Para a direção do partido, a crise institucional manifesta-se com a paralisação total da administração, “na queda de braço” entre Executivo e Legislativo, e na reorganização política das elites do município.

“Por sua vez, para não perder o dedo, o prefeito propõe-se a perder os anéis, retomando iniciativas políticas clientelísticas e demagógicas, apelando para ‘as forças vivas e político-partidárias da cidade’, em um falso governo de união municipal”, avalia o comando do PSTU.

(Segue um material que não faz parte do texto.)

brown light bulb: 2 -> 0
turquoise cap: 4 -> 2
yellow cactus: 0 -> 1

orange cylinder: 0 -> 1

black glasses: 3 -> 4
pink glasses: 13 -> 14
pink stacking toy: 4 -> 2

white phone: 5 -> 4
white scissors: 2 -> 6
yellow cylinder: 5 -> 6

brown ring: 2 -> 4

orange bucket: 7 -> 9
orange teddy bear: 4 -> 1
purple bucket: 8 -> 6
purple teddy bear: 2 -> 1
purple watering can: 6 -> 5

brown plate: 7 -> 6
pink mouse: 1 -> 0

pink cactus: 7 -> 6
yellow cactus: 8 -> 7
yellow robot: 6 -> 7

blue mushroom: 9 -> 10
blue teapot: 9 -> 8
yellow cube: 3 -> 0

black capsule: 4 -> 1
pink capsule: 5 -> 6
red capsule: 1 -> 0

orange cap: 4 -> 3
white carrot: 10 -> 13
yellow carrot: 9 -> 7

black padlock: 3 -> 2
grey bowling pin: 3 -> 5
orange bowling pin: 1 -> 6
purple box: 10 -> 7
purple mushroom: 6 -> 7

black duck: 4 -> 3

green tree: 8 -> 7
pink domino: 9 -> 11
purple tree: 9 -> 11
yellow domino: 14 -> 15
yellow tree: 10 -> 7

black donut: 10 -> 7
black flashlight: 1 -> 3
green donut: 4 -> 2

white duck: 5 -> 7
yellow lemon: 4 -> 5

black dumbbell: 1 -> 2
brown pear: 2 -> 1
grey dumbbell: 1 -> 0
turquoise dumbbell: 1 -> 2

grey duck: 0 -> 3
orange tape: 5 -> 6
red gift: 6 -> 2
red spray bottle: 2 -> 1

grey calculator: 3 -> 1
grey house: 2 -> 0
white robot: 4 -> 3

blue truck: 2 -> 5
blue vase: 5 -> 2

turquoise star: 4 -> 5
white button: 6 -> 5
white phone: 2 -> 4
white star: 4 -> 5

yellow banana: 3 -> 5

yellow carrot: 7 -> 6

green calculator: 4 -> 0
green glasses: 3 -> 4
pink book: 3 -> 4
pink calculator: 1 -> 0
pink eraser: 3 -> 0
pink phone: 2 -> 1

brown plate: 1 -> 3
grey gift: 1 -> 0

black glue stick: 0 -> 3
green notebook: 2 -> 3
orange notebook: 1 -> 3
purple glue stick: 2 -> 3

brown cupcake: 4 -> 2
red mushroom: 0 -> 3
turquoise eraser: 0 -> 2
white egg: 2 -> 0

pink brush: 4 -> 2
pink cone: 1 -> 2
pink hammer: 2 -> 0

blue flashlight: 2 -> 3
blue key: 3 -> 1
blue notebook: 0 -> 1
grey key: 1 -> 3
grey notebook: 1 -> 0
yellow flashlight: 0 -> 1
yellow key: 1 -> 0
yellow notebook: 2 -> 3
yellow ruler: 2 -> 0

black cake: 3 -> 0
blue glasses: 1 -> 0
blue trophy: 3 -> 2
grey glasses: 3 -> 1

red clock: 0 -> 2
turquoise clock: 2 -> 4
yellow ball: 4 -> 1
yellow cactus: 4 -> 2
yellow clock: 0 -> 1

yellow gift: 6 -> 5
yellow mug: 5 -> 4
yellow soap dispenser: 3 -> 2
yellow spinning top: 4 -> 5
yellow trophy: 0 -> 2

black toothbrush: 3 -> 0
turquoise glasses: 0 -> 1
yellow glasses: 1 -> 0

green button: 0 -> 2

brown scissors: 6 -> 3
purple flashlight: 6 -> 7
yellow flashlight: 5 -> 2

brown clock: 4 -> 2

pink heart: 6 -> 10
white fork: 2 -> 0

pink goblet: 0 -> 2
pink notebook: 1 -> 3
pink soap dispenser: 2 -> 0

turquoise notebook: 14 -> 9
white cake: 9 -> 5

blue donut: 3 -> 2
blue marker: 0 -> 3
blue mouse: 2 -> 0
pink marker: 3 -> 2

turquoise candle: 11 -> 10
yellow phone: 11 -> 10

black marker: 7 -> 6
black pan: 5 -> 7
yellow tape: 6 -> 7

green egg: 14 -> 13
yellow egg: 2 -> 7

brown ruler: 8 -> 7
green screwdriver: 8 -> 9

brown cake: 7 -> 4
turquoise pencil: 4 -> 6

Os militantes da legenda afirmam que o clima de “moralização” na Câmara Municipal reflete as disputas políticas entre setores da elite econômica da cidade e, principalmente, uma indignação crescente dos trabalhadores com os rumos da política municipal.

“A posição do PSTU é muito nítida sobre o assunto: cassação do prefeito. No plano legislativo, isso significa exigir dos vereadores a aprovação da Comissão Processante contra o prefeito”, pede o manifesto.

Na avaliação do partido, os depoimentos na comissão de inquérito sinalizaram o grau de corrupção na prefeitura. “A exposição de Nilson Costa mostrou sua tentativa de ‘lavar as mãos’ sobre os acontecimentos.”

O comando do PSTU acha que o prefeito procura retomar a iniciativa política para enfrentar a possível cassação. “Isso ocorre em meio ao desgaste crônico de sua imagem junto à população e à perda de base política no legislativo municipal.”

O manifesto também acusa de omissão os vereadores do PT e do PC do B. “Essa é a nítida impressão que temos dos dois vereadores que, teoricamente, deveriam representar política e ideologicamente os trabalhadores na Câmara Municipal.”